The title of the latest album from Laura Wortman and Kagey Parrish, the Baltimore husband and wife team who perform as The Honey Dewdrops, is appropriate for multiple reasons. Their folk/country/roots music style is a tangled yet beautifully made web of myriad sources and inspirations; the intimately familiar way in which they play off each other instrumentally and vocally is equally intermingled.
Wortman takes the majority of the lead vocals, but Parrish's voice weaves harmony lines that eschew the standard third for a more intuitive approach that's sometimes above, sometimes below the melody. The result is a fuller, richer sound even on deceptively simple tunes such as "Horses," where Parrish's low melody line on the chorus sounds like a harmony line even when it isn't.

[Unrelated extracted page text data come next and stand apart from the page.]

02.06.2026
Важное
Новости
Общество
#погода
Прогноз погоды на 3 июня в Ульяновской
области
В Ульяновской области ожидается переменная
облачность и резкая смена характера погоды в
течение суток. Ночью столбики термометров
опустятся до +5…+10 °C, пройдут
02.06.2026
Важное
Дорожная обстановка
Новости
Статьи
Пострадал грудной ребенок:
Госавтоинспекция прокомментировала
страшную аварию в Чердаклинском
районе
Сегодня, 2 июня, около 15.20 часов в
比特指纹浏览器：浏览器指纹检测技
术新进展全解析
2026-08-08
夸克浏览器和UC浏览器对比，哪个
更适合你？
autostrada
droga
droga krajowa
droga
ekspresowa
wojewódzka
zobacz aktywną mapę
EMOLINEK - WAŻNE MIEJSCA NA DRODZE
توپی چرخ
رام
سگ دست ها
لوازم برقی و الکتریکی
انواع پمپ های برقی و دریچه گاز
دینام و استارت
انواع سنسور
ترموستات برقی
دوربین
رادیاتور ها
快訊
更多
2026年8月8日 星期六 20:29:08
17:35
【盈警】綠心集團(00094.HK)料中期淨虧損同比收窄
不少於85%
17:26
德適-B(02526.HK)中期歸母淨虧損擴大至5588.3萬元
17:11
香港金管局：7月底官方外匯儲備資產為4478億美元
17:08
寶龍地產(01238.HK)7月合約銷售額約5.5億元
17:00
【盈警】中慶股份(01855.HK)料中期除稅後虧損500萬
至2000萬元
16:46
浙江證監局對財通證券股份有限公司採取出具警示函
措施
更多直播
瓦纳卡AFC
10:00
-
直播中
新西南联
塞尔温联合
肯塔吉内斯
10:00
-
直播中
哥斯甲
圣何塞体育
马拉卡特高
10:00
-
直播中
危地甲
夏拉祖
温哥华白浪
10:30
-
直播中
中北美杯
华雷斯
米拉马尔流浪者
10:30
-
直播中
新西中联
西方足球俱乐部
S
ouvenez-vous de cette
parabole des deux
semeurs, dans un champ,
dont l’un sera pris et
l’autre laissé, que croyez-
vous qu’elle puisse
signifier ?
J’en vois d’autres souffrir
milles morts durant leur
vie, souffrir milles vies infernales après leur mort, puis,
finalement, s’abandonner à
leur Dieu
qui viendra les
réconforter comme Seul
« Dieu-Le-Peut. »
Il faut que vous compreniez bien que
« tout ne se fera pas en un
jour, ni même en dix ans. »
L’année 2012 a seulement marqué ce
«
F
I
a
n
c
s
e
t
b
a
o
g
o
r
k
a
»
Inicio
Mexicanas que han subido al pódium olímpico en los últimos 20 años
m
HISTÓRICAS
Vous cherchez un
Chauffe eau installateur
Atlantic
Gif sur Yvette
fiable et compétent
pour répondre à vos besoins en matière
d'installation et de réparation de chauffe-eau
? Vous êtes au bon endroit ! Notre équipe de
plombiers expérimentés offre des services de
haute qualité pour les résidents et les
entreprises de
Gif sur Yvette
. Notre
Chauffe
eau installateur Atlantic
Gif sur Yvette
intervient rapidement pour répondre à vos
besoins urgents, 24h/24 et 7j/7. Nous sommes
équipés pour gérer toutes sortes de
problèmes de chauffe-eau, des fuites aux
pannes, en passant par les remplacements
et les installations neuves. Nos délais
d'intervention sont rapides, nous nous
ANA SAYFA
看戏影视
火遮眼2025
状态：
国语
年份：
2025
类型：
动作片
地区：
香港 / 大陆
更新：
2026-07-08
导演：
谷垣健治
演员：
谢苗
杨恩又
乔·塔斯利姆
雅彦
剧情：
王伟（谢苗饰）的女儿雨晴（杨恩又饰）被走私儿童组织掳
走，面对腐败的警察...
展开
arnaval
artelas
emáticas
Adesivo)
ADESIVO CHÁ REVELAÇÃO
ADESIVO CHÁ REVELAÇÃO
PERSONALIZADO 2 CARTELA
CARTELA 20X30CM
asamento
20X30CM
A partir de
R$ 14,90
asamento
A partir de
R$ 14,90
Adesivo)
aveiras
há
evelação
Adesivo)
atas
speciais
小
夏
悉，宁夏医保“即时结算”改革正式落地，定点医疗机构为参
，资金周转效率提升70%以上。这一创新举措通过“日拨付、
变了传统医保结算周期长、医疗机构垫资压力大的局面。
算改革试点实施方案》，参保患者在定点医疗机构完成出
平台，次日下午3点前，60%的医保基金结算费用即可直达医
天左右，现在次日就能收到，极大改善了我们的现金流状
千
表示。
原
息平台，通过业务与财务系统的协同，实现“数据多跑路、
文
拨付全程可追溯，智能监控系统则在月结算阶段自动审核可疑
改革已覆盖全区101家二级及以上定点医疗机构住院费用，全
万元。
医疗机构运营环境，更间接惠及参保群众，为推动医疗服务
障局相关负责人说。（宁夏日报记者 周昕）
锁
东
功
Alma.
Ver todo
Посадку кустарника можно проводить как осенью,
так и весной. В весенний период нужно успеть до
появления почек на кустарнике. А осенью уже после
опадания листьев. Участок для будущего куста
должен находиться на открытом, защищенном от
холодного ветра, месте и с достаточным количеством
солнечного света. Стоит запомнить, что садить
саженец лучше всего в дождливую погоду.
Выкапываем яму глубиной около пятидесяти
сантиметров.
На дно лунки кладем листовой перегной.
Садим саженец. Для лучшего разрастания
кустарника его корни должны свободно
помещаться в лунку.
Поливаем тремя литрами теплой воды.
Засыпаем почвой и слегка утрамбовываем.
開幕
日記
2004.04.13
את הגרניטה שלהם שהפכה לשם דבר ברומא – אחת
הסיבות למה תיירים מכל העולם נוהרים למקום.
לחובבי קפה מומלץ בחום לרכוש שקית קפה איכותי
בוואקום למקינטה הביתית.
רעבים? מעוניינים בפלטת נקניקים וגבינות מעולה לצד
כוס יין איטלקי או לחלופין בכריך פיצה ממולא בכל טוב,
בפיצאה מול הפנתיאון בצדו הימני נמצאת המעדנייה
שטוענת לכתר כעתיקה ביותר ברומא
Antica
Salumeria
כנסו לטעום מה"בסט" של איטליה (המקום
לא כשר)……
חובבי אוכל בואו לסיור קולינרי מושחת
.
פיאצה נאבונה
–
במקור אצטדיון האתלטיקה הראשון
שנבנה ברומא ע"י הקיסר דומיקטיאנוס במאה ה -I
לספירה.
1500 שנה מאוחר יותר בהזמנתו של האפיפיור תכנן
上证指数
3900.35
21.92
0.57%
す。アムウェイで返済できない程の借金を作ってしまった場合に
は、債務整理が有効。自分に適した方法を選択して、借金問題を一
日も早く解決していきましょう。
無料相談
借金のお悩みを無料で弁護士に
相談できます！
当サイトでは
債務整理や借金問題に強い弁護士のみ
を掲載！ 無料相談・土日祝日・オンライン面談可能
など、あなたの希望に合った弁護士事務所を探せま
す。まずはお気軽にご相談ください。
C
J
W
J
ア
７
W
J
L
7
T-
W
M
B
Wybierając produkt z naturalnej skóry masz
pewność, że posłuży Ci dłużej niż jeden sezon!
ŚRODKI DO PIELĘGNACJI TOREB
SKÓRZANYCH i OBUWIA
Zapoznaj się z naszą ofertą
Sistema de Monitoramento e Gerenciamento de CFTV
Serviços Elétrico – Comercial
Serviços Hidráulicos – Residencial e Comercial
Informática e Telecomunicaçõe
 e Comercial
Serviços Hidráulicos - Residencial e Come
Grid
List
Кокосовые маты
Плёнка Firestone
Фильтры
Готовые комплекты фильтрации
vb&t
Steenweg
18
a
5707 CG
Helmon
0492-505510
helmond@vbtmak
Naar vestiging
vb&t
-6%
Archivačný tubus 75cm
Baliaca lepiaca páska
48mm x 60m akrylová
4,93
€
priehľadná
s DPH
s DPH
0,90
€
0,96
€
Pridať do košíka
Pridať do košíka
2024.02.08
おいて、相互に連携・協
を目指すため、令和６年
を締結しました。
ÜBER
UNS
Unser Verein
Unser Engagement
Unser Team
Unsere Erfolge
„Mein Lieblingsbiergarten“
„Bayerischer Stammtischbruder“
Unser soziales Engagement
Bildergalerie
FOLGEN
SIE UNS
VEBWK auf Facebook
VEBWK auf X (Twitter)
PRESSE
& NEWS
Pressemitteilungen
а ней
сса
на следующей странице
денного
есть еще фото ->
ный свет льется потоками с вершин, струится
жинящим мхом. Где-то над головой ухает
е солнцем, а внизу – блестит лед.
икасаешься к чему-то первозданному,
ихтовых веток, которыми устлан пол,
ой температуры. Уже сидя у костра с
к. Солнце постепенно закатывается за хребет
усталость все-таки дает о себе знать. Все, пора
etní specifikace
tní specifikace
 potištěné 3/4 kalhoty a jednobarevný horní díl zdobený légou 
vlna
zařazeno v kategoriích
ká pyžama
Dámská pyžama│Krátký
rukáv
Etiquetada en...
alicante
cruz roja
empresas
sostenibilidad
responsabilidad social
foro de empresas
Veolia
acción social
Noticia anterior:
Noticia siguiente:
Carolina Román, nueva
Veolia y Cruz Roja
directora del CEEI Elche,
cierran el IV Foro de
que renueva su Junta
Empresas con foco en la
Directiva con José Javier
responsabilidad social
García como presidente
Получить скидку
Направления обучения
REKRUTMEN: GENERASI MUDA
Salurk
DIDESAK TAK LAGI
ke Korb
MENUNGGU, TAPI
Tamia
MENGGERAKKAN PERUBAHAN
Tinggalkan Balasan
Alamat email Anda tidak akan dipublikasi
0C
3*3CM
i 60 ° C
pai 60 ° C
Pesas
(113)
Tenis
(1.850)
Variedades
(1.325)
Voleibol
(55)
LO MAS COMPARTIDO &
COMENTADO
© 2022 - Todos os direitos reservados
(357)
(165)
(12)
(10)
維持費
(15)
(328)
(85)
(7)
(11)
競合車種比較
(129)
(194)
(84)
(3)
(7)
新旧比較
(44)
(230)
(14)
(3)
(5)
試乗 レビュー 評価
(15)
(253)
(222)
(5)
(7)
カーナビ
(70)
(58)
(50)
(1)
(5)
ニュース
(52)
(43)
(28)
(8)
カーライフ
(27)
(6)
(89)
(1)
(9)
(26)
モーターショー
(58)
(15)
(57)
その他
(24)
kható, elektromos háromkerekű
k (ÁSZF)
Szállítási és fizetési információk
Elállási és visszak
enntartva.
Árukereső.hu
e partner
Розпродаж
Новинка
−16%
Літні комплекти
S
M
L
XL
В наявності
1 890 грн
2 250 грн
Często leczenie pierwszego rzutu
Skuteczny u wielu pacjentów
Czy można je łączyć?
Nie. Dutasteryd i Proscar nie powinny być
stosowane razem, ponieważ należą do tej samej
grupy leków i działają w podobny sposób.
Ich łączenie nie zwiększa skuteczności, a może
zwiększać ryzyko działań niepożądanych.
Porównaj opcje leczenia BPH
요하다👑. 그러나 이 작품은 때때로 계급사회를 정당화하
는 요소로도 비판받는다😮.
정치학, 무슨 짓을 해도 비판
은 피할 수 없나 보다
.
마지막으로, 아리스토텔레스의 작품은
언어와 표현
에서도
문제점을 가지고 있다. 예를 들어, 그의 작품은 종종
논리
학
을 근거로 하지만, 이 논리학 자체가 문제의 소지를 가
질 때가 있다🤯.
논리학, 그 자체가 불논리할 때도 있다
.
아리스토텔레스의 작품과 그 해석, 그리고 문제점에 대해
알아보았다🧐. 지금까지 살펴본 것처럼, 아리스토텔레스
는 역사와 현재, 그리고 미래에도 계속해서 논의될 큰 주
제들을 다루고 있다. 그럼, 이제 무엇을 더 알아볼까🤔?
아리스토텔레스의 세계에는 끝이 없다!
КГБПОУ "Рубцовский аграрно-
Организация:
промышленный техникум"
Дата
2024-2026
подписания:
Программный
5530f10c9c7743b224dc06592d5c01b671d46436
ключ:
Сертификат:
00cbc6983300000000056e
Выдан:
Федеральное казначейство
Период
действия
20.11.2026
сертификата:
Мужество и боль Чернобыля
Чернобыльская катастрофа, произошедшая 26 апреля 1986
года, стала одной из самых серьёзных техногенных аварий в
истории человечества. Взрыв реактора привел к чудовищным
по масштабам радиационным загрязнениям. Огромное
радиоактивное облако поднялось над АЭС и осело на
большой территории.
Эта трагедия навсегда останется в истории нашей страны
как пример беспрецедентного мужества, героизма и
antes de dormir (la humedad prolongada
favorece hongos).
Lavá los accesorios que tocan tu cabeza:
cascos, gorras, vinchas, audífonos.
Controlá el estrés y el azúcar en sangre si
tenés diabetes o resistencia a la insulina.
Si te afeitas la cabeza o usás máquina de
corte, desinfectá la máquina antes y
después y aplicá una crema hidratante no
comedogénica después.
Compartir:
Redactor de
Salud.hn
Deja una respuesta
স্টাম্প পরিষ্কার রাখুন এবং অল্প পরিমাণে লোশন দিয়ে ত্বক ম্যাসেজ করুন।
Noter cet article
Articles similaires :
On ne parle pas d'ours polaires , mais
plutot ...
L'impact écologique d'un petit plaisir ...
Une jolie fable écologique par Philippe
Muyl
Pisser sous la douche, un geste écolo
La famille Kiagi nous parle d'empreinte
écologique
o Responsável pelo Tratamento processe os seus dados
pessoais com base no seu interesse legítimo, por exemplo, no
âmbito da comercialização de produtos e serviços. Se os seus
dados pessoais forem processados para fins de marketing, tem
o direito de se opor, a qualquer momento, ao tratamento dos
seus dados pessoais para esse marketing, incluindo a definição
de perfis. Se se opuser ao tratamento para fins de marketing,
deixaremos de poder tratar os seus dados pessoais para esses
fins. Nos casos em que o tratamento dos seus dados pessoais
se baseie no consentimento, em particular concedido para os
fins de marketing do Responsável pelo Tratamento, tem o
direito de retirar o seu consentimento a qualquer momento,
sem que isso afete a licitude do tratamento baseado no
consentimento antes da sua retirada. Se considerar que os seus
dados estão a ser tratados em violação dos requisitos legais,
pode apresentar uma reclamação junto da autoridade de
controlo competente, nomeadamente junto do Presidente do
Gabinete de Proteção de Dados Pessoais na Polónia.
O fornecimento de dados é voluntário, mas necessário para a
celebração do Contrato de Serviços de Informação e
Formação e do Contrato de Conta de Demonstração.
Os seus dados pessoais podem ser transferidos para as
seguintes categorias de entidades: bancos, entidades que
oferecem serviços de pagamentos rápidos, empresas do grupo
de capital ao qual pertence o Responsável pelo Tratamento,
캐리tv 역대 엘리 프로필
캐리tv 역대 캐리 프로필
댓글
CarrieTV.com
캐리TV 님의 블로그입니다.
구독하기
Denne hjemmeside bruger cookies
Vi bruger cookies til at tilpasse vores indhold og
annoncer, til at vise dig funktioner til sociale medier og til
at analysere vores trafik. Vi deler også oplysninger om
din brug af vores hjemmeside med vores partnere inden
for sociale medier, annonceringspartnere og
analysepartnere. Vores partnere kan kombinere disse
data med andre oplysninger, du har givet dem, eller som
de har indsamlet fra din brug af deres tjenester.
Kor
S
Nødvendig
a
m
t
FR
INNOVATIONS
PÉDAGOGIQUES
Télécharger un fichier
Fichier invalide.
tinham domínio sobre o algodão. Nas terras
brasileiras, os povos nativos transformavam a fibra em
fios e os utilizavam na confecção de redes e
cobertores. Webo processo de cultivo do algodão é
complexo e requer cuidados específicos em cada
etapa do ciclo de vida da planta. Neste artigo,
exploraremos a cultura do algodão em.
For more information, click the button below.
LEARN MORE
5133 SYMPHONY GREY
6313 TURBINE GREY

Their exquisite technique wouldn't matter much if the songs were not there to support it; four albums into their career, this may be the pair's best batch yet. "Same Old" opens the album with a syncopated, lilting roll call of sameness, familiarity, and a longing for the open road that comes across less as a plea than a manifesto to "hit the road til the road runs out" before it evolves into a relationship metaphor.
That imagery is a constant in the duo's writing, intensely rendered on many different levels. "Hold Love" pictures love as something slipping through hand and heart, and as Wortman sings "Far away, down a dark, hold love," she and Parrish embark on a descending harmonic instrumental interlude that pegs the sense of something falling better than any words might have.
There is something of the ancient tones in The Honey Dewdrops, from the unusual close harmonies to the vaguely Celtic instrumental tendencies, but they filter it through a hundred years of American roots music, from The Carter Family to Alison Krauss and points in between. It may be tangled country, but it will reward anyone willing to follow the winding threads to their source.